[[ Available records open ]]

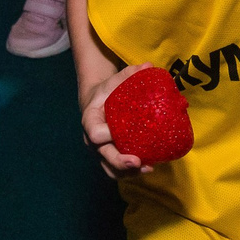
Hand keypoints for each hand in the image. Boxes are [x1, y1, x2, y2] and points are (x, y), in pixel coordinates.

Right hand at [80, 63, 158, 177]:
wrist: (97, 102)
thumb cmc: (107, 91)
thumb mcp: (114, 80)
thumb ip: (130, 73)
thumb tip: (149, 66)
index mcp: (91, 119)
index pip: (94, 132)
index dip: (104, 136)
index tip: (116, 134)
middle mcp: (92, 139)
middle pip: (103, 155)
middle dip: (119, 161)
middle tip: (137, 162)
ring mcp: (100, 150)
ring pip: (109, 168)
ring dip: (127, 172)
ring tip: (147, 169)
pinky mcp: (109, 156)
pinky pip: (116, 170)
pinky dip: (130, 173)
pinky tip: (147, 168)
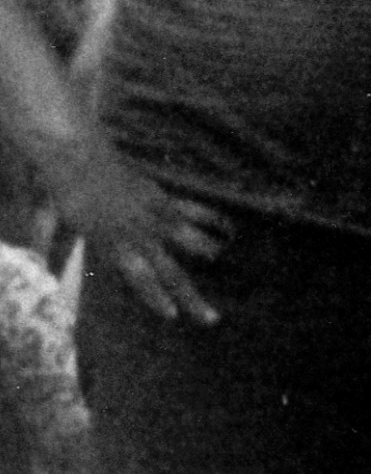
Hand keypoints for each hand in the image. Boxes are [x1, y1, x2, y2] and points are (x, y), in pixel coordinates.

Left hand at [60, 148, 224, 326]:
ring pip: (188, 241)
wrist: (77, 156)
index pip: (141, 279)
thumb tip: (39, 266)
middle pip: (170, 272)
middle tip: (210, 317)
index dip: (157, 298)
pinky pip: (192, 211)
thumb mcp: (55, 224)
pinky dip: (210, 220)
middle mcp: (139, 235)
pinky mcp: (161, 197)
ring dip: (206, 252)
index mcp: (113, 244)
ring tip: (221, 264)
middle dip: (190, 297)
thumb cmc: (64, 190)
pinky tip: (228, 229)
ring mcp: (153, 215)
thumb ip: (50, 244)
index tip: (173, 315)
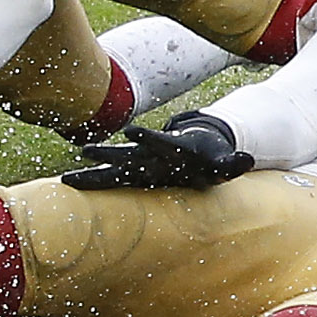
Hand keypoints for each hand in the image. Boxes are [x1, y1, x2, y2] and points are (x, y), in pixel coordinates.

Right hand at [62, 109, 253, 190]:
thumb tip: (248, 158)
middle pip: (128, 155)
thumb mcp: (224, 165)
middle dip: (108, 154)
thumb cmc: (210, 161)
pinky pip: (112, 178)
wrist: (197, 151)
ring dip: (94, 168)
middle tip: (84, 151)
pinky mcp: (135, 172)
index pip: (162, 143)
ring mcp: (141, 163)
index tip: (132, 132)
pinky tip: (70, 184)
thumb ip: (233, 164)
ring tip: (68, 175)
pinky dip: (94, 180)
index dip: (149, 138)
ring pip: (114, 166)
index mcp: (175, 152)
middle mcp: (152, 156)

[[ Available records closed ]]

--- Work request ---
Go through the listing above and find each line that contains "index", then copy it.

--- Reply ---
index mcp: (91, 119)
index pip: (94, 132)
index dip: (104, 136)
index tip: (116, 134)
index pip: (141, 279)
index dip: (157, 298)
index mcp: (113, 244)
index tip: (173, 315)
index pip: (162, 143)
index tip: (132, 132)
index dip: (149, 138)
index mcp: (175, 152)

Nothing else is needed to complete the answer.